La Banque centrale du Nigeria (CBN) a conclu son témoignage contre la plateforme de crypto-monnaies Binance, maintenant qu'elle a mené des « opérations cachées » au Nigeria sans autorisation, selon des informations locales.
Dr. Olubukola Akinwunmi, directeur de la supervision bancaire à la CBN, a conclu son témoignage devant le juge Emeka Nwite de la Haute Cour fédérale d'Abuja, dans le cadre d'un procès pénal initié par la Commission des crimes économiques et financiers (EFCC) en 2024.
L'EFCC a accusé Binance et deux de ses anciens dirigeants, Tigran Gambaryan et Nadeem Anjarwalla, de conspiration visant à dissimuler l'origine des produits d'activités présumées illégales au Nigeria, y compris 35,4 millions de dollars. Les infractions présumées contreviendraient aux dispositions de la loi sur le blanchiment d'argent (prévention et interdiction) de 2022. Binance a nié ces allégations.
Lors du contre-interrogatoire par l'avocat de Binance, Akinwunmi a confirmé que la plateforme était accessible et commercialisée auprès des Nigérians à l'époque concernée.
Lorsqu'on lui a demandé si le trading de crypto-monnaies était interdit, il a déclaré : « Je suis conscient que le trading de crypto-monnaies et son utilisation ont été restreints à un certain moment au Nigeria. »
Sur l'évolution du secteur, il a ajouté : « Je sais que le développement des crypto-monnaies existe depuis plus de dix ans. »
En réponse aux questions sur les tentatives de Binance de dissimuler ses activités, Akinwunmi a maintenu que « leur utilisation du système bancaire nigérian était cachée par l'utilisation de pseudonymes par les utilisateurs de la plateforme. »
Il a également déclaré au tribunal : « Il y a eu des périodes où l'accès à sa plateforme était libre, et il y a eu aussi des périodes où elle n'était accessible que par des canaux clandestins. »
Cependant, le responsable de la CBN a refusé de confirmer si Binance avait délibérément l'intention de cacher ses opérations et a déclaré qu'il ne pouvait pas affirmer si un ordre officiel avait classé les crypto-monnaies comme devises étrangères à l'époque.

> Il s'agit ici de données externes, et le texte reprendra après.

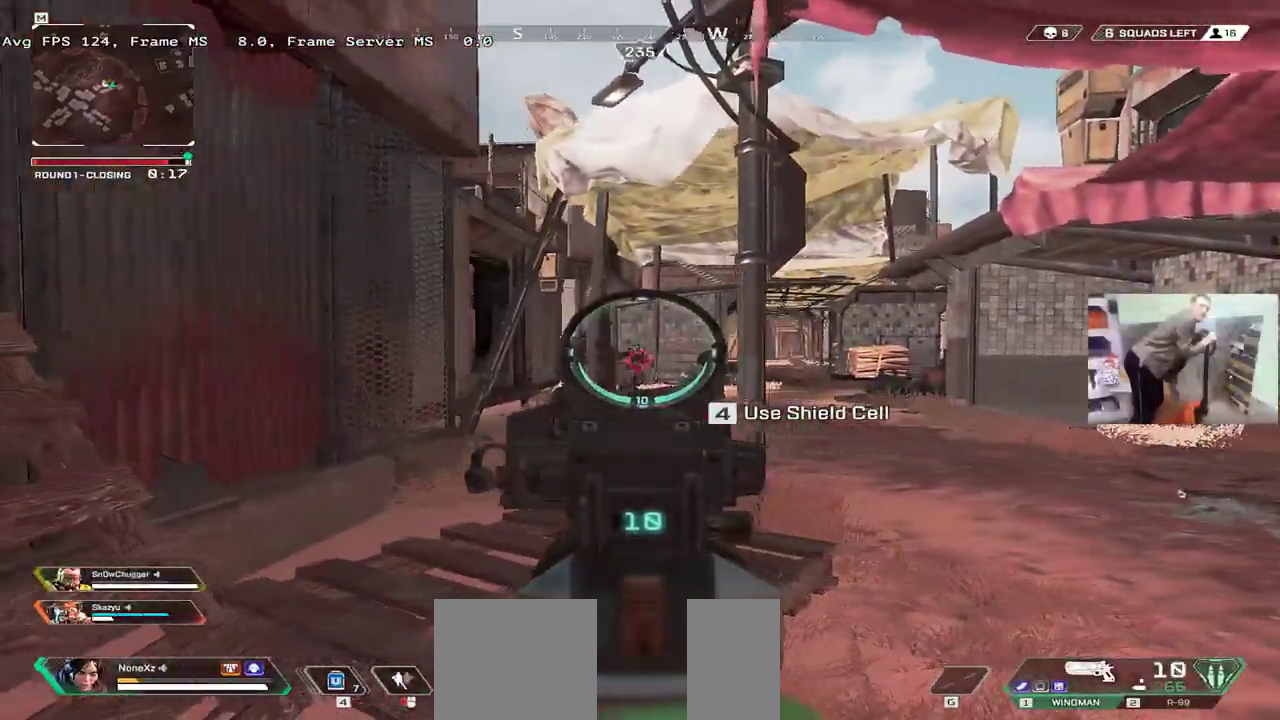
{"keys": ["e", "space"], "mouse": [], "events": [[50, "e", "up"], [83, "q", "down"], [117, "mouse_left", "down"], [150, "q", "up"], [183, "e", "down"], [183, "mouse_left", "up"], [200, "s", "down"], [467, "s", "up"]]}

Suite à son témoignage, le tribunal a libéré Akinwunmi et a ajourné les procédures au 15 mai 2026 pour la poursuite du procès.
L'affaire découle d'une répression plus large contre l'activité crypto au Nigeria.
Début 2024, le Conseiller à la sécurité nationale a classé le trading de crypto-monnaies comme un problème de sécurité nationale. La CBN a ensuite ordonné aux entreprises de technologie financière, notamment OPay, Moniepoint, Paga et PalmPay, de restreindre les comptes liés aux transactions crypto.
Binance a également fait l'objet d'un examen minutieux concernant des allégations de manipulation monétaire et de blanchiment d'argent, ce qui a conduit la plateforme à désactiver ses services de pair à pair pour les utilisateurs nigérians en février 2024.
Deux dirigeants de haut niveau de Binance ont été détenus par les autorités nigérianes ce même mois. Anjarwalla a ensuite fui le pays tandis que Gambaryan a finalement été libéré pour raisons de santé suite à des engagements diplomatiques.
Séparément, la Commission des valeurs mobilières et des changes du Nigeria a poussé pour des réglementations crypto plus strictes, notamment en retirant le Naira comme paire de trading sur les plateformes de pair à pair. Entre-temps, le Service fédéral des impôts (FIRS) a également déposé des accusations fiscales contre Binance, les deux parties explorant un règlement à l'amiable.
Un rapport sur le règlement est attendu le 12 mai 2026.